Strasbourg is France’s seventh-largest city (with 275,000 people) and offers your best chance to experience urban Alsace. It feels like a giant Colmar with rivers and streetcars. Long a humanist and intellectual center, today it has a delightful big-city energy. Walking its people-friendly streets, you’ll find it progressive and livable, with generous space devoted to pedestrians and bikes, sleek trams, meandering waterways, and a youthful mix of university students, Eurocrats, and street people. With a name that means the “city of streets,” it’s the ultimate crossroads.
While the city dodged serious damage in both world wars, the people of Strasbourg have experienced a dizzying history. It was hit hard during the Franco-Prussian War, becoming part of Germany in 1870. After that, there was a period of harsh Germanization, followed by extreme Frenchification after World War I, a brutal period under Nazi rule during World War II, and then the strong need to purge all that was German after 1945. Now, while probably more definitively French than it’s ever been, you’ll feel a bi-cultural gentleness and see street names in both French and the Alsatian dialect. Bordering the west bank of the Rhine River, Strasbourg provides the ultimate blend of Franco-Germanic culture, architecture, and ambience.
After World War II, Churchill called for a union of European nations, with the goal of winning an enduring European peace by weaving the economies of France and Germany together. Noting that Strasbourg had changed hands between Germany and France so many times, it seemed logical that it be a capital (along with Brussels) of what would eventually become the European Union. And today, Strasbourg is home to the European Parliament.
Most visitors come to Strasbourg to see its massive cathedral. Stand in front and crane your neck way back.
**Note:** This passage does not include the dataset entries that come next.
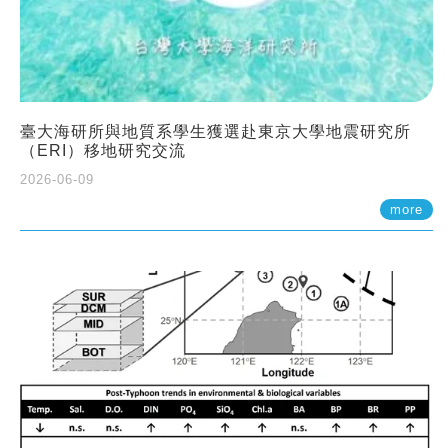
臺大海研所與地質系學生獲選赴東京大學地震研究所
（ERI）移地研究交流
2026-06-09
more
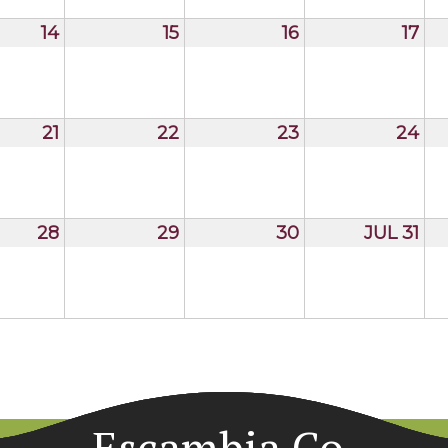
14
15
16
17
21
22
23
24
28
29
30
JUL 31
Escambia Co.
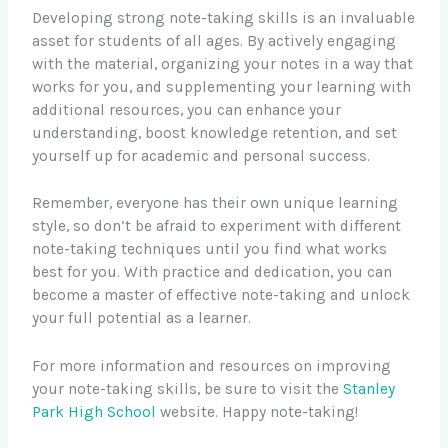
Developing strong note-taking skills is an invaluable
asset for students of all ages. By actively engaging
with the material, organizing your notes in a way that
works for you, and supplementing your learning with
additional resources, you can enhance your
understanding, boost knowledge retention, and set
yourself up for academic and personal success.
Remember, everyone has their own unique learning
style, so don’t be afraid to experiment with different
note-taking techniques until you find what works
best for you. With practice and dedication, you can
become a master of effective note-taking and unlock
your full potential as a learner.
For more information and resources on improving
your note-taking skills, be sure to visit the
Stanley
Park High School
website. Happy note-taking!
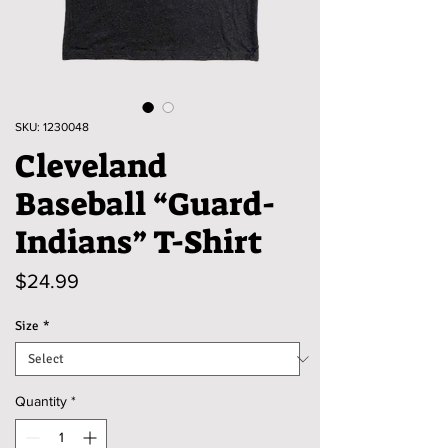
SKU: 1230048
Cleveland
Baseball “Guard-
Indians” T-Shirt
Price
$24.99
Size
*
Quantity
*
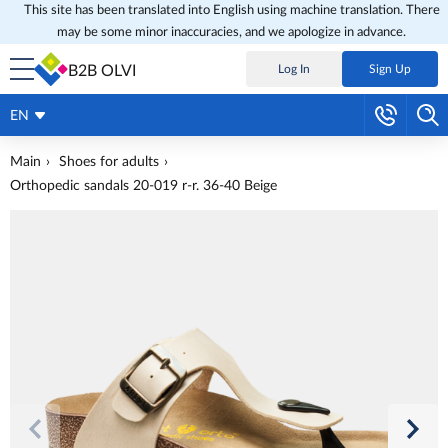
This site has been translated into English using machine translation. There
may be some minor inaccuracies, and we apologize in advance.
B2B OLVI
Log In
Sign Up
EN
Main
Shoes for adults
Orthopedic sandals 20-019 r-r. 36-40 Beige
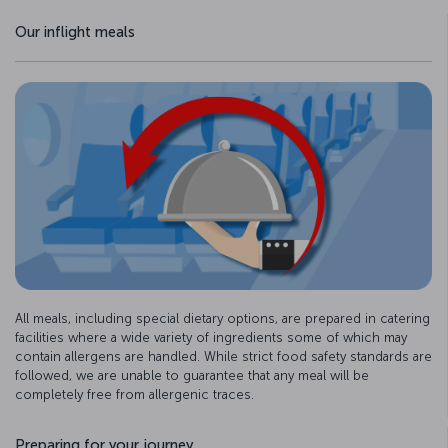
Our inflight meals
All meals, including special dietary options, are prepared in catering
facilities where a wide variety of ingredients some of which may
contain allergens are handled. While strict food safety standards are
followed, we are unable to guarantee that any meal will be
completely free from allergenic traces.
Preparing for your journey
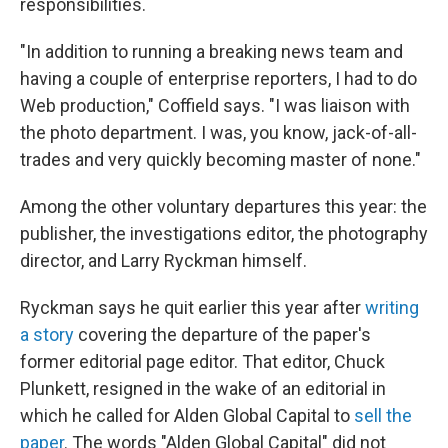
responsibilities.
"In addition to running a breaking news team and
having a couple of enterprise reporters, I had to do
Web production," Coffield says. "I was liaison with
the photo department. I was, you know, jack-of-all-
trades and very quickly becoming master of none."
Among the other voluntary departures this year: the
publisher, the investigations editor, the photography
director, and Larry Ryckman himself.
Ryckman says he quit earlier this year after
writing
a story
covering the departure of the paper's
former editorial page editor. That editor, Chuck
Plunkett, resigned in the wake of an editorial in
which he called for Alden Global Capital to
sell the
paper
. The words "Alden Global Capital" did not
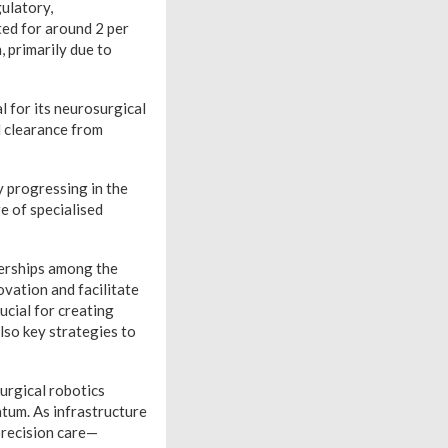
ulatory,
ted for around 2 per
, primarily due to
 for its neurosurgical
d clearance from
y progressing in the
ge of specialised
nerships among the
ovation and facilitate
ucial for creating
lso key strategies to
urgical robotics
tum. As infrastructure
precision care—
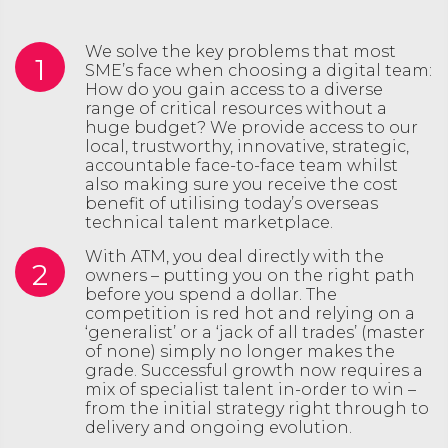
We solve the key problems that most
1
SME’s face when choosing a digital team:
How do you gain access to a diverse
range of critical resources without a
huge budget? We provide access to our
local, trustworthy, innovative, strategic,
accountable face-to-face team whilst
also making sure you receive the cost
benefit of utilising today’s overseas
technical talent marketplace.
With ATM, you deal directly with the
2
owners – putting you on the right path
before you spend a dollar. The
competition is red hot and relying on a
‘generalist’ or a ‘jack of all trades’ (master
of none) simply no longer makes the
grade. Successful growth now requires a
mix of specialist talent in-order to win –
from the initial strategy right through to
delivery and ongoing evolution.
I couldn’t fit it into my viewfinder. Noting how my jaw dropped, I tried to imagine the impact this unforgettable erection would have had on medieval pilgrims. The delicate Gothic style of the cathedral (begun in 1176, not finished until 1429) is the work of a succession of about 50 master builders. The cathedral somehow survived the French Revolution, the Franco-Prussian War, World War I, and World War II. Today, it’s the big draw of the city — and for good reason.